F\o{}lner, Banach, and translation density are equal and other new results about density in left amenable semigroups

TL;DR

This paper proves the equivalence of three density notions in semigroups satisfying the Strong Folner Condition, solves a long-standing problem about ultrafilters, and explores density properties in various classes of semigroups.

Contribution

It establishes the equality of Folner, Banach, and translation densities for all semigroups with the Strong Folner Condition and solves a decades-old problem regarding ultrafilters with positive density.

Findings

The three density notions coincide under the Strong Folner Condition.

Ultrafilters with positive Folner density form a two-sided ideal of βS.

Density properties are characterized in semigroups with singleton minimal left ideals.

Abstract

In any semigroup $S$ satisfying the Strong Folner Condition, there are three natural notions of density for a subset $A$ of $S$: Folner density $d(A)$, Banach density $d^*(A)$, and translation density $d_t(A)$. If $S$ is commutative or left cancellative, it is known that these three notions coincide.

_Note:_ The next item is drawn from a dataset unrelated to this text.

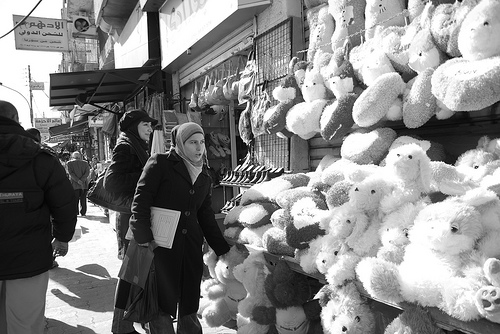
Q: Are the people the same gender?
A: No, they are both male and female.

We shall show that these notions coincide for every semigroup $S$ which satisfies the Strong Folner Condition. Using this fact, we solve a problem that has been open for decades, showing that the set of ultrafilters every member of which has positive Folner density is a two sided ideal of $\beta S$. We also show that, if $S$ is a left amenable semigroup, then the set of ultrafilters every member of which has positive Banach density is a two sided ideal of $\beta S$. We investigate the density properties of subsets of $S$ in the case in which the minimal left ideals of the Stone-\v{C}ech compactification $\beta S$ are singletons. This occurs in many familiar examples, including all semilattices and all semigroups which have a right zero. We show that this is equivalent to the statement that $S$ satisfies the Strong Folner Condition and that, for every subset $A$ of $S$, $d(A)\in \{0,1\}$. We also examine the relation between the density properties of two semigroups when one is a quotient of the other. The Folner density of a subset of $S$ is always determined by some Folner net in $S$. We show that an arbitrary Folner net in $S$ determines the density of all of the subsets of $S$. And we prove that, if $S$ and $T$ are left amenable semigroups, then $d^*(A\times B)=d^*(A)d^*(B)$ for every subset $A$ of $S$ and every subset $B$ of $T$.